══ Provided entries
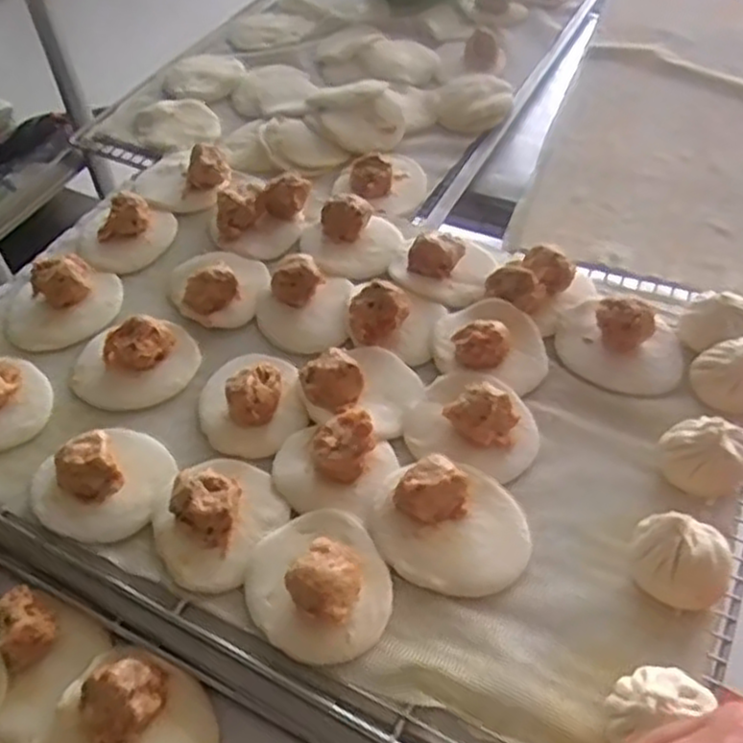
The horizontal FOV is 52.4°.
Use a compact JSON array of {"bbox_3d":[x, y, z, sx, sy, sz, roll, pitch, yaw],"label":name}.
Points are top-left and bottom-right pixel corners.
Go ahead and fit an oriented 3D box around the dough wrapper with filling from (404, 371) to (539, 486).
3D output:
[{"bbox_3d":[0.073,0.026,0.525,0.088,0.037,0.079,15,51,14],"label":"dough wrapper with filling"}]

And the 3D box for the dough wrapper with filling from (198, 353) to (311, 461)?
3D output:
[{"bbox_3d":[-0.089,0.014,0.543,0.074,0.033,0.085,-11,50,-8],"label":"dough wrapper with filling"}]

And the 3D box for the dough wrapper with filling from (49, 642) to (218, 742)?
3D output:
[{"bbox_3d":[-0.137,0.201,0.424,0.082,0.034,0.084,-1,49,1],"label":"dough wrapper with filling"}]

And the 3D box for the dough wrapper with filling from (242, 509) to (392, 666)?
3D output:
[{"bbox_3d":[-0.032,0.122,0.450,0.082,0.039,0.089,-1,49,1],"label":"dough wrapper with filling"}]

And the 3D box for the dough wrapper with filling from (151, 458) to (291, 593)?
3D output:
[{"bbox_3d":[-0.097,0.087,0.478,0.075,0.033,0.086,35,59,27],"label":"dough wrapper with filling"}]

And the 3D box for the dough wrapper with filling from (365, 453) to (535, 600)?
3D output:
[{"bbox_3d":[0.051,0.093,0.474,0.098,0.039,0.086,-8,50,-5],"label":"dough wrapper with filling"}]

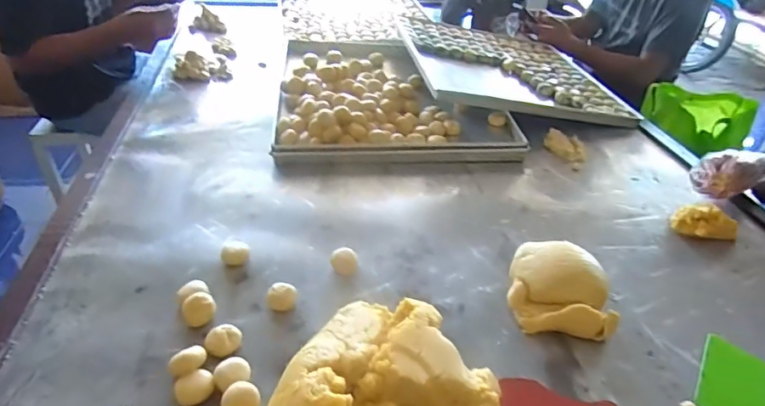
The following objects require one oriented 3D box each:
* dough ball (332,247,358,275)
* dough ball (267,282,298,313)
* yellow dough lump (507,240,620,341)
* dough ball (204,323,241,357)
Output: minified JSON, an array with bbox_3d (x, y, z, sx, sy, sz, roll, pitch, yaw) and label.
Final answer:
[{"bbox_3d":[-0.054,0.088,0.698,0.036,0.033,0.037,2,37,-1],"label":"dough ball"},{"bbox_3d":[-0.132,0.124,0.642,0.036,0.025,0.032,-1,37,-5],"label":"dough ball"},{"bbox_3d":[0.239,0.114,0.655,0.128,0.060,0.128,9,38,9],"label":"yellow dough lump"},{"bbox_3d":[-0.189,0.165,0.581,0.041,0.023,0.034,-15,41,-22],"label":"dough ball"}]

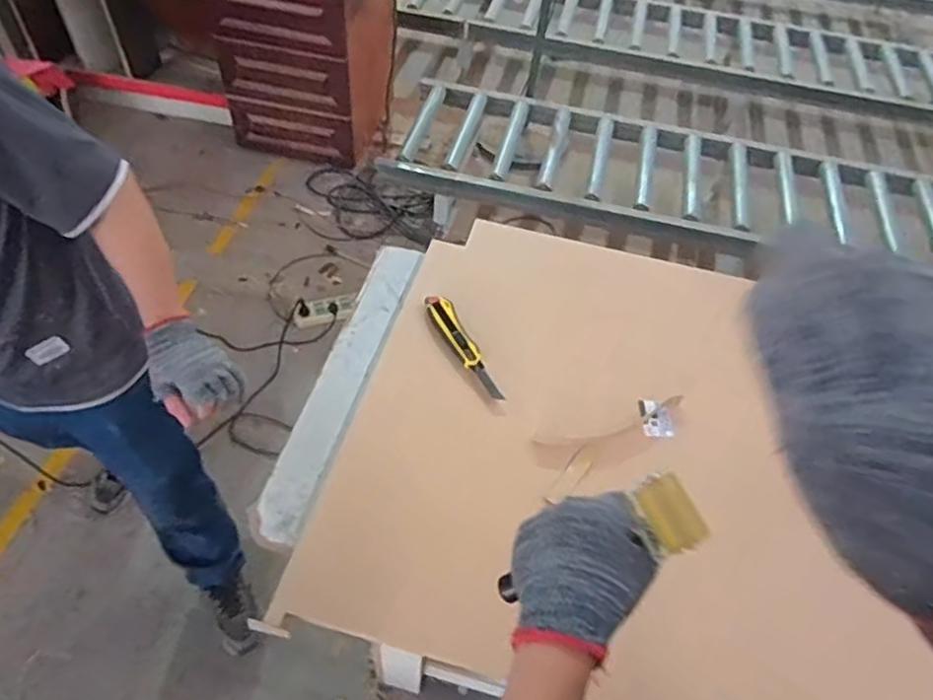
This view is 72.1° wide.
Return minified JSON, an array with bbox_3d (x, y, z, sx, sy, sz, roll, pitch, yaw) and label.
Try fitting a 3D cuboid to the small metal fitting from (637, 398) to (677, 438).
════
**About this task:** Lines with "pitch" in them: work out how many there are in the listing and give the figure alone.

**Solution for this exercise:** 3